= Football Writers Association of America =

Organization of college football media members in the United States

Football Writers Association logo

The Football Writers Association of America (FWAA) is an organization of college football media members in the United States founded in 1941.
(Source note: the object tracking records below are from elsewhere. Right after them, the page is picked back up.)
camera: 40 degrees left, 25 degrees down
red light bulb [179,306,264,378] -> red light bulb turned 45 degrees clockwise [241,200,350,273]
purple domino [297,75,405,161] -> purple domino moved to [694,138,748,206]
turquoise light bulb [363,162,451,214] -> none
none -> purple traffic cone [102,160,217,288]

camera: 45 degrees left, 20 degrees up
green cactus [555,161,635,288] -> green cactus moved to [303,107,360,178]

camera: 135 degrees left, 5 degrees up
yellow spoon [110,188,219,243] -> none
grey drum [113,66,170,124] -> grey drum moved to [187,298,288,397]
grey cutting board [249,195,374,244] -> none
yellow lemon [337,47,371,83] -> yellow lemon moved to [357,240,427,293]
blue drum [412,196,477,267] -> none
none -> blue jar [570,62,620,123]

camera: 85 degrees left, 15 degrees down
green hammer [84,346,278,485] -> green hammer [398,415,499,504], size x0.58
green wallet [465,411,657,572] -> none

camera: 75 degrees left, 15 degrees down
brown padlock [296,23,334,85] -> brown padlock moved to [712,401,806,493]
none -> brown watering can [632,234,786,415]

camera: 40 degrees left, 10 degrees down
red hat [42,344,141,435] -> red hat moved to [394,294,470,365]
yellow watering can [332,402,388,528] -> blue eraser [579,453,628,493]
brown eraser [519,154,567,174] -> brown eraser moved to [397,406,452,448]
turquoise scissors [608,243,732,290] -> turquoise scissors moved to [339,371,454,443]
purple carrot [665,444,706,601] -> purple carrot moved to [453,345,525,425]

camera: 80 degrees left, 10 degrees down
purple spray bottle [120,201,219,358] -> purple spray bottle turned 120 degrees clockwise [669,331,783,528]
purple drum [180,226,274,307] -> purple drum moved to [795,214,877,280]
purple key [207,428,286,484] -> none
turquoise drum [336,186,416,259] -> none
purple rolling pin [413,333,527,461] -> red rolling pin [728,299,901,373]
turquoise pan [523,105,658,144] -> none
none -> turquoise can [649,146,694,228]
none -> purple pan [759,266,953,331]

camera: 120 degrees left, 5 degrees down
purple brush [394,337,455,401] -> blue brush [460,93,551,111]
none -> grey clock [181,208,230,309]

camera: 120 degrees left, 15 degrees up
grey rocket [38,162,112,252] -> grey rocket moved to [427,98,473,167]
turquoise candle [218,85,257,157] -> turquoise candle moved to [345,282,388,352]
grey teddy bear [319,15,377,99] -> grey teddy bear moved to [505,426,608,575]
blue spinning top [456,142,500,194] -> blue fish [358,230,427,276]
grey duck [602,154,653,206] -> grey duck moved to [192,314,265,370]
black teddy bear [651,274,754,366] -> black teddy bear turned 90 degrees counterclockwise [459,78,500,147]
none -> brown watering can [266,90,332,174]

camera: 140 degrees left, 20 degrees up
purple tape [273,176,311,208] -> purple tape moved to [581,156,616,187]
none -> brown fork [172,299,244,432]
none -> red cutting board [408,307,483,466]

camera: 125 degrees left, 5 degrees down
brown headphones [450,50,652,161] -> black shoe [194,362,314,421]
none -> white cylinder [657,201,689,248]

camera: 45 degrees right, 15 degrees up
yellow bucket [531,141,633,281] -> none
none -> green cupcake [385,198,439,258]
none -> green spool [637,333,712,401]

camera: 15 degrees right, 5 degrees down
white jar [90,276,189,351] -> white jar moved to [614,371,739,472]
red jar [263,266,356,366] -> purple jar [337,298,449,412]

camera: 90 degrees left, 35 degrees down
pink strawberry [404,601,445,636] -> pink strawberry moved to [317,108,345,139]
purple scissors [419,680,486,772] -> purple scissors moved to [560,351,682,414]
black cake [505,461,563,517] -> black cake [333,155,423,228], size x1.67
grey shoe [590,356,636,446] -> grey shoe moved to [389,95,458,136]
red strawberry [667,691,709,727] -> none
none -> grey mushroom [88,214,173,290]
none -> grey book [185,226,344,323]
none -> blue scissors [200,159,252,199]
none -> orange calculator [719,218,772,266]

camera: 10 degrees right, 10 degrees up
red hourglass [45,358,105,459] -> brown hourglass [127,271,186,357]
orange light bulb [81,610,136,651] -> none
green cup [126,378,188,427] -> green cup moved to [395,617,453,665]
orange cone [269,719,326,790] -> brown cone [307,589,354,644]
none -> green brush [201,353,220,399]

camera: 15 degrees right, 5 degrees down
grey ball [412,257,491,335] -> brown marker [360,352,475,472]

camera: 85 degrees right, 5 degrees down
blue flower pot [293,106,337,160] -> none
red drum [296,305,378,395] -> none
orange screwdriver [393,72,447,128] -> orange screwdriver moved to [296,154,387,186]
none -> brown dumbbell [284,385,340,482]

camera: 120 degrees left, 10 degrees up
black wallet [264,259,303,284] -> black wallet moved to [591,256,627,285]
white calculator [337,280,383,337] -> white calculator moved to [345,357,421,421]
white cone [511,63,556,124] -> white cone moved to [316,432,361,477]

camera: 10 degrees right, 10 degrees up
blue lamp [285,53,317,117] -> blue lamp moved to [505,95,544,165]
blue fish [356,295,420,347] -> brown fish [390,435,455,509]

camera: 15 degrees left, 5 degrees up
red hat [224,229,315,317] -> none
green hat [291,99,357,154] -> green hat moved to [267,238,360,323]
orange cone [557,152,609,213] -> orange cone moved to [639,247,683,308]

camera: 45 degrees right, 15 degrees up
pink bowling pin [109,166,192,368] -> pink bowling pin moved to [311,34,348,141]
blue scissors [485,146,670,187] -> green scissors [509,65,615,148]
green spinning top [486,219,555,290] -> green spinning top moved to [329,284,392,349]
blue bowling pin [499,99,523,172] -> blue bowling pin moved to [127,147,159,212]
==History and operations==
It is composed of approximately 1,200 professional sports writers from both print and Internet media outlets. The membership includes journalists, broadcasters and publicists, as well as key executives in all the areas that involve the game.

The FWAA works to govern areas that include game day operations, and strives for better working conditions for sports writers in college football press boxes, and deals with access issues to college athletes and coaches. The FWAA also sponsors scholarships for aspiring writers and an annual writing contest.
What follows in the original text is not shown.